Alex brings home a drunken male friend, Andrei, who snoops around Olivia's room and steals her money while she is in the shower. Here Andrei discovers Olivia's passport which reveals Olivia's pre-transition identity. Andrei shows the passport to Alex, who does not disclose his relationship with Olivia and instead tells Andrei to keep quiet. Alex does not tell Olivia he knows she's trans. When Olivia realizes her belongings were rummaged through, Alex makes up a story that a masked intruder went through her things, increasing Olivia's fear that ICE will do a raid on her. Alex shows up to his job at the slaughterhouse drunk and is fired on the spot by his uncle. Although Alex is initially distant from Olivia, he eventually comforts her after he sees her watching the nonstop news on TV about ongoing immigration raids and deportations. He considers marrying her and looks up marriage license procedures in New York state online. He gets his job back with his uncle after promising to stay sober. While on a overnight trip to Atlantic City, Alex drunkenly offers to marry Olivia the next day and talks about his wishes to have a big family with her. Olivia is hesitant and tells Alex she has something to tell him, but he reassures her that he already knows about her being trans and would still marry her.

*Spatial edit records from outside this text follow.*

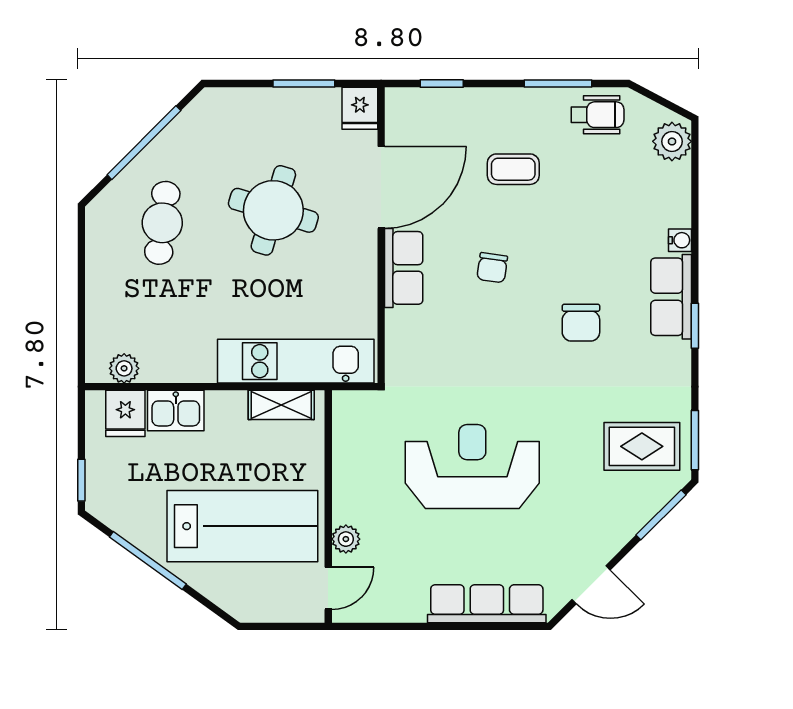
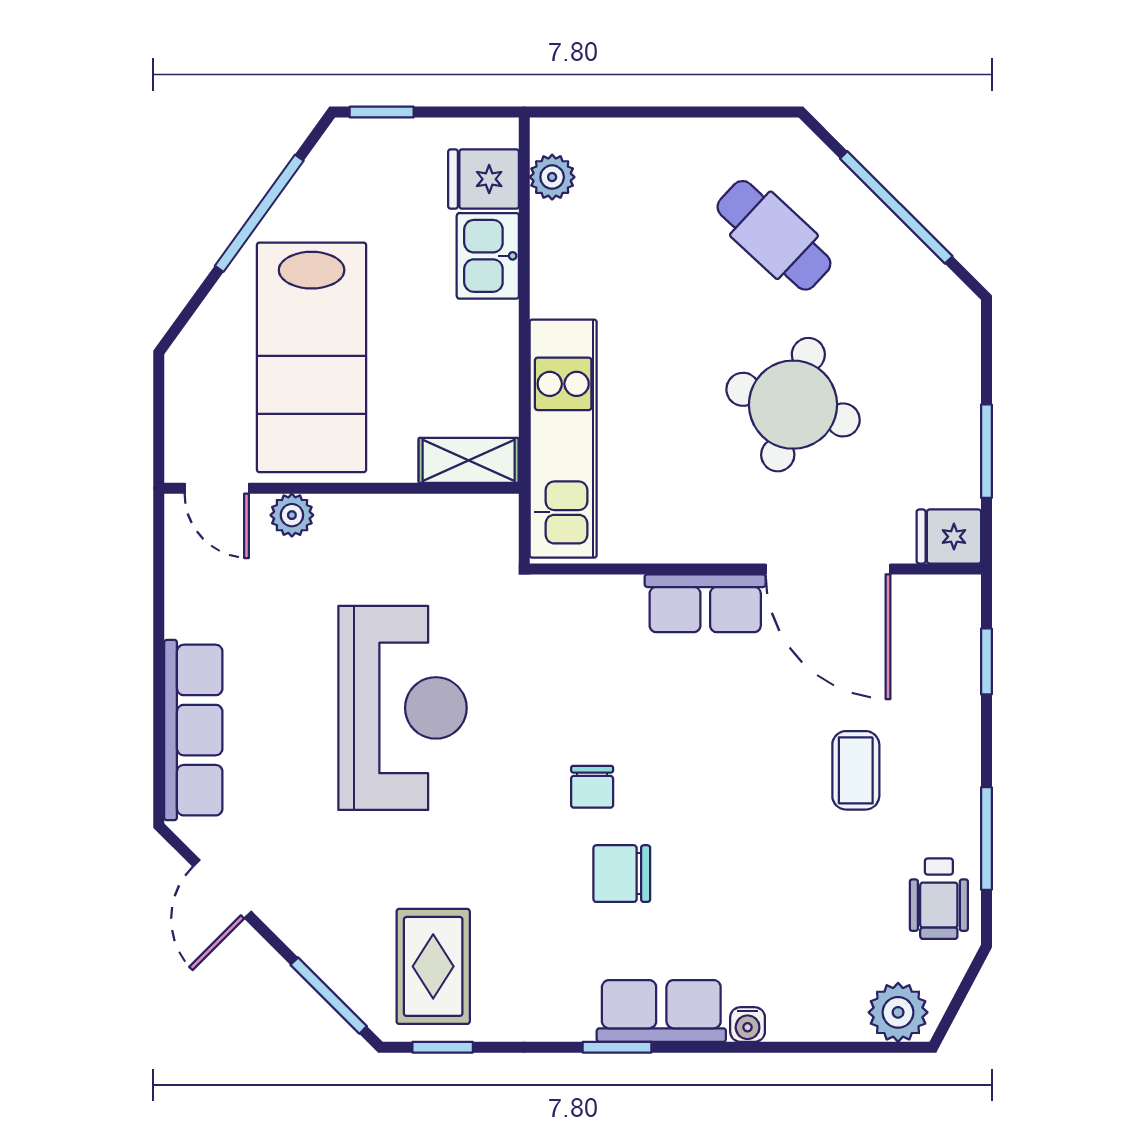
cafe table: (162, 223) -> (774, 235), turned 36
chair: (492, 268) -> (592, 787), moved, turned -98
shelving: (281, 405) -> (469, 460), moved, turned 90
window: (695, 440) -> (443, 1047), width x0.67

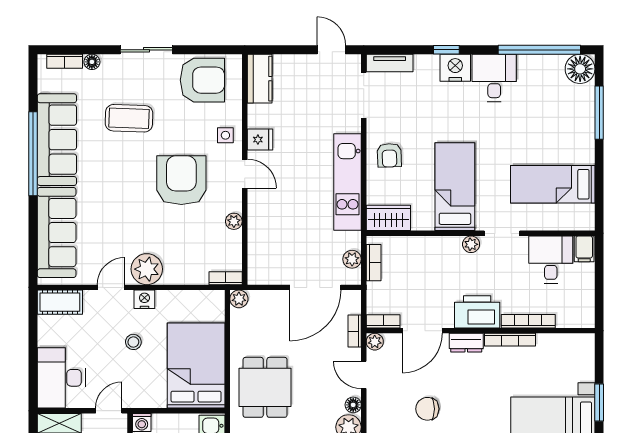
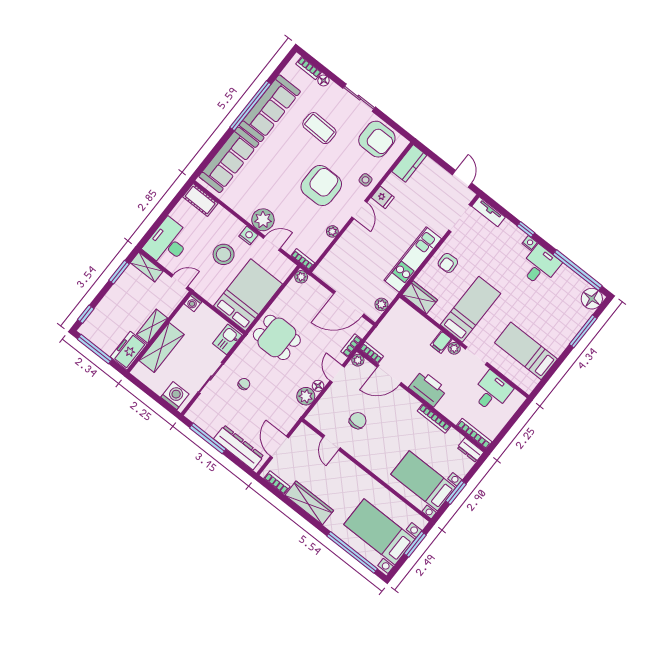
nightstand: (455, 68) -> (530, 243), width x0.53, depth x0.56
filing cabinet: (584, 249) -> (441, 342), moved
bookcase: (374, 263) -> (392, 316), removed
door: (111, 287) -> (272, 243), moved
bookcase: (528, 321) -> (474, 434), moved
stool: (133, 342) -> (224, 254), width x1.89, depth x1.89
dresser: (466, 343) -> (470, 450), moved
dining table: (265, 387) -> (277, 337), turned 90
chair: (427, 409) -> (358, 421), turned 90

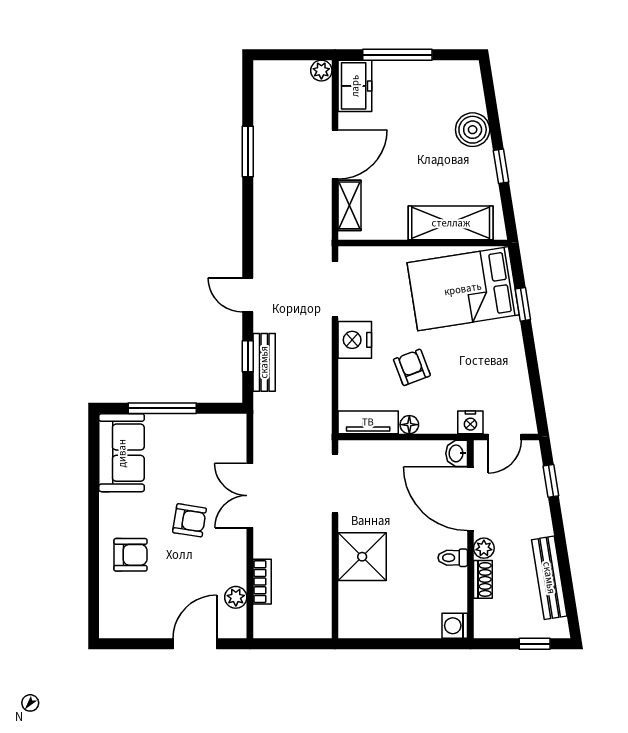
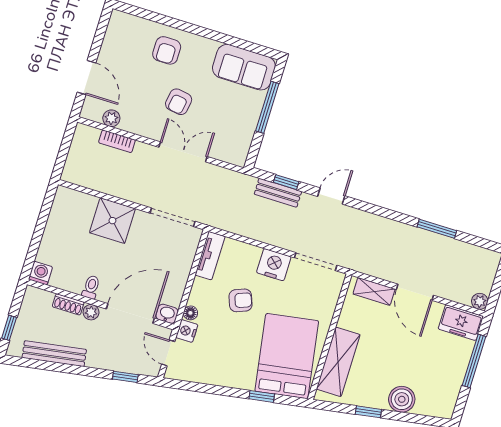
floor lamp: (409, 425) -> (190, 313), moved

The next morning in their motel room, Olivia demands that Alex return her passport to her. The ending is left ambiguous; though it is understood Olivia has decided not to go through with the marriage, as she tells her mom in the Philippines she has a new job and has met someone new, with her earnings again going towards financially supporting her family and securing a green card. The film ends with Olga again forgetting her surroundings.

== Cast ==
- Isabel Sandoval as Olivia
- Lynn Cohen as Olga
- Eamon Farren as Alex
- Lev Gorn as Murray
- Ivory Aquino as Trixie
- P.J. Boudousqué as Andrei
- Andrea Leigh as Daria

== Reception ==
The film was received positively. The film has rating on Rotten Tomatoes, with the consensus: "Lingua Franca brings warmth and humanity to its social issue-driven plot with sensitive performances and writer-director Isabel Sandoval's gently empathetic touch." Stephanie Zacharek wrote for Time that Lingua Franca is "a gorgeous and delicate picture, an understated work that opens a window on an intimate world" and Jude Dry wrote in IndieWire that the film "illustrates the woefully untapped potential of marginalized storytellers". For The Hollywood Reporter, Stephen Dalton wrote Lingua Franca is a "heartfelt personal statement rooted in timely, gripping issues that obviously resonate deeply with its author, notably trans rights and Trump-era immigration anxieties".

Lingua Franca was nominated for the 2021 GLAAD Media Award for Outstanding Film (Limited Release).